A ausência de uma regulamentação específica também cria outro problema: inexistência de modelos de contratos. Um dos grandes gargalos, segundo o advogado Afonso Belice, especialista em startups e assessor legislativo, é a questão trabalhista.
“Estudo feito pelo Ministério da Ciência, Tecnologia, Inovação & Tecnologia e a União Europeia mostra que as startups precisam urgentemente de uma modernização das leis trabalhistas, principalmente nos primeiros cinco anos”.
Segundo ele, é comum no setor que a incorporação de um profissional ocorre via um contrato de vesting , pelo qual se estabelece participação acionária na empresa à medida que os resultados vão aparecendo em determinado tempo. “Só que esse tipo de contrato, comum nas grandes nações tecnológicas, não existe no Código Civil brasileiro”, explica.
Assim, não é raro que quando uma empresa quebra ou demite o colaborador ele entre na Justiça do Trabalho reivindicando direitos pela legislação tradicional. “A decisão sobre a validade ou não do contrato firmado fica a cargo de cada juiz”.

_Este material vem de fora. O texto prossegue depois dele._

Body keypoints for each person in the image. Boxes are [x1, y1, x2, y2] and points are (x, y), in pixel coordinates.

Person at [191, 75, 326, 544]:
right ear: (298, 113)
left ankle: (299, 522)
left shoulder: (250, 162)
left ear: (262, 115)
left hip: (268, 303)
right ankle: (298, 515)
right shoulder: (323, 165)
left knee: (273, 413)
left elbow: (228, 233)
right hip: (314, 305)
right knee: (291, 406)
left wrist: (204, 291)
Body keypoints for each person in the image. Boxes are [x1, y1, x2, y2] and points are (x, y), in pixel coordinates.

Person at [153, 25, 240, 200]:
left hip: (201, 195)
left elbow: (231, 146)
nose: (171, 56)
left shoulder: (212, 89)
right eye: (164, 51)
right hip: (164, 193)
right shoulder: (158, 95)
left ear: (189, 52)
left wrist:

Para o investidor-anjo, a falta de legislação também representa risco. Caso seja firmado apenas um contrato de participação, por exemplo, esse mesmo investidor, numa eventual ação na Justiça, pode ser responsabilizado pelo total das perdas da empresa e não pela proporção do capital que ele investiu. “É como se eu comprasse uma ação da Petrobrás por R$ 10 e, ela tendo um prejuízo bilionário, eu perdesse não o tanto que investi, mas toda a perda”, exemplifica Belice.

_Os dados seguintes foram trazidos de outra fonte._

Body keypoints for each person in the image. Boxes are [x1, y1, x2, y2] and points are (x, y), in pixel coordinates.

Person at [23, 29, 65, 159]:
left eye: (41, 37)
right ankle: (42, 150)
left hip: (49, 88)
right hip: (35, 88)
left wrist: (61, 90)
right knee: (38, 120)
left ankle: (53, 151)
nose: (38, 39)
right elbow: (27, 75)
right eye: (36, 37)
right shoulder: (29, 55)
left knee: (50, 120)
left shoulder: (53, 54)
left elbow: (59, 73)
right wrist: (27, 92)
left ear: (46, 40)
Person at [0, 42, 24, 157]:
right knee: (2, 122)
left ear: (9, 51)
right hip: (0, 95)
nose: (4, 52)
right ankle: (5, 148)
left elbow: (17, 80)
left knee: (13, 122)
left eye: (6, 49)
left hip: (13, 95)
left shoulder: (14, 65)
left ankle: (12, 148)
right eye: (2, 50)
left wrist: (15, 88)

Para driblar os riscos apresentados pela inexistência de um estatuto formal para o setor, Kepler explica que o investidor que põe seu capital em uma startup brasileira normalmente utiliza um artifício: o contrato mútuo conversível, no lugar do contrato de participação”.
Contrato mútuo conversível é semelhante a um contrato de empréstimo, pelo qual o investidor tem direito a converter em ações ou em quotas da empresa, em prazo que ele estabelece, o valor aportado à startup.
Para o deputado Vinícius Poit (Novo-SP), relator do Projeto de Lei Complementar 146/19, que aguarda a posição do governo para ser analisado e encaminhado à votação, uma solução para o problema é criação de uma Sociedade Anônima Simplificada, já em discussão.
“Quando você muda de uma empresa limitada para uma S.A., tem a possibilidade de realizar acordos de acionistas e outras ações que a limitada não pode fazer, mas o custo de uma S.A. é muito grande para quem está começando –demanda publicação de balanços, assembleias de acionistas–, então estamos trabalhando com o governo no desenvolvimento dessa versão simplificada”.
O setor tem acompanhado com atenção o avanço do projeto.
O diretor de Relações Institucionais do Nubank, Bruno Magrani, afirma que regulamentação é importante “A criação da norma demonstra o desejo de estimular um ambiente regulatório adequado para novos entrantes e ampliar a concorrência, além de trazer uma série de melhorias ao setor de tecnologia, que já emprega milhões de brasileiros”. Entre as expectativas que a empresa tem em relação ao documento final, ele ressalta que “são bem vindas quaisquer iniciativas que procurem reduzir burocracias, facilitar a competição e estimular a inovação”.
Da mesma forma, Bernardo Campos, líder de Jurídico Corporativo da Loft, que opera com compra, reforma, troca, financiamento e venda de imóveis, garante que a empresa é favorável “a quaisquer projetos que regulamentem o segmento das startups e tragam maior segurança jurídica para empreendedores e seus investidores”. Ele ressalta como relevante o projeto de lei 146/2019, pois ele pode “agilizar e facilitar o início das operações de uma startup, com as propostas de mudança nos campos administrativo, fiscal e trabalhista”.
Campos aponta ainda a importância de se abrir “possibilidade de participação dos estados em start-ups, pela disponibilização de capital por meio de seus bancos, financiadoras e agências de fomento, que agrega relevância ao segmento e proporciona mais uma fonte expressiva de recursos ao empreendedor”.